In contrast, at least five of the seven BBS films collected by Criterion can be considered continuous. Male depression and impenitent female sexuality seem to be the steady gendered devices. A pioneering use of pop songs, from the region-specific realism of Tammy Wynette in Five Easy Pieces to the pure nostalgia trip provided by Tony Bennett and Hank Williams in The Last Picture Show, serve the films remarkably well. And the semi-stock company of actors certainly helps to provide a semblance of consistency: Ellen Burstyn, nearing forty as she made the transition from television workhorse to new-style film star, appeared in both the Bogdanovich film (memorably extending the angriest middle finger the screen has ever known) and The King of Marvin Gardens (even more memorably shearing her hair—a wig—during a beachside bonfire, and finally pulling a gun on her ageist male tormenter).
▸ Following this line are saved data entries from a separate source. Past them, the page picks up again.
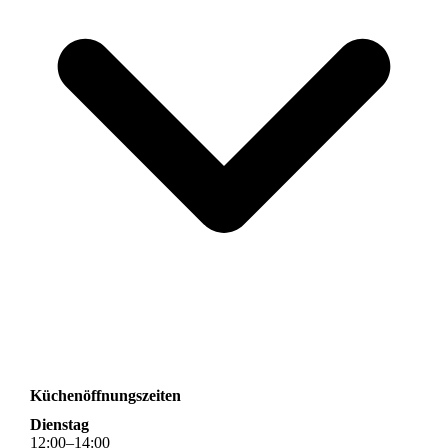
Küchenöffnungszeiten
Dienstag
12
:
00
–
14
:
00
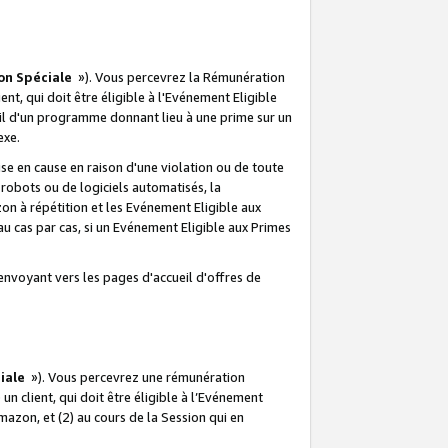
on Spéciale
»). Vous percevrez la Rémunération
lient, qui doit être éligible à l'Evénement Eligible
ueil d'un programme donnant lieu à une prime sur un
exe.
e en cause en raison d'une violation ou de toute
e robots ou de logiciels automatisés, la
n à répétition et les Evénement Eligible aux
au cas par cas, si un Evénement Eligible aux Primes
envoyant vers les pages d'accueil d'offres de
iale
»). Vous percevrez une rémunération
 un client, qui doit être éligible à l’Evénement
Amazon, et (2) au cours de la Session qui en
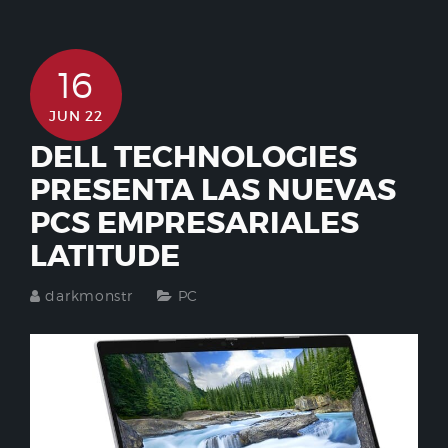
16
JUN 22
DELL TECHNOLOGIES
PRESENTA LAS NUEVAS
PCS EMPRESARIALES
LATITUDE
darkmonstr
PC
The totality of great performances here is staggering: who but Bruce Dern, in Drive, He Said, could turn a cultural cliché—the uncompromising sports coach—into a study of self-loathing and reflexive aggressiveness? The irony of BBS is that in spite of its countercultural aspirations it was patterned on perhaps the most conservative (both in terms of fiscal expenditure and narrative foci) of all Hollywood models. But it was really the company’s affection for actors, and its capacity to engender loyalty and conviction in those working without traditional contracts (and without, in many cases, considerable pay), that provided the most pleasurable link to the studio system, where actors may have been treated like cattle (in Alfred Hitchcock’s infamous formulation) but where they nevertheless managed to build a body of consistently compelling work. BBS brought Burstyn in line with Bette Davis, and Dern in line with John Ireland, and itself in line with an actor-loving tradition the likes of which we haven’t seen since.

Noah Tsika is a Ph.D. candidate in cinema studies at NYU and the author of Gods and Monsters: A Queer Film Classic.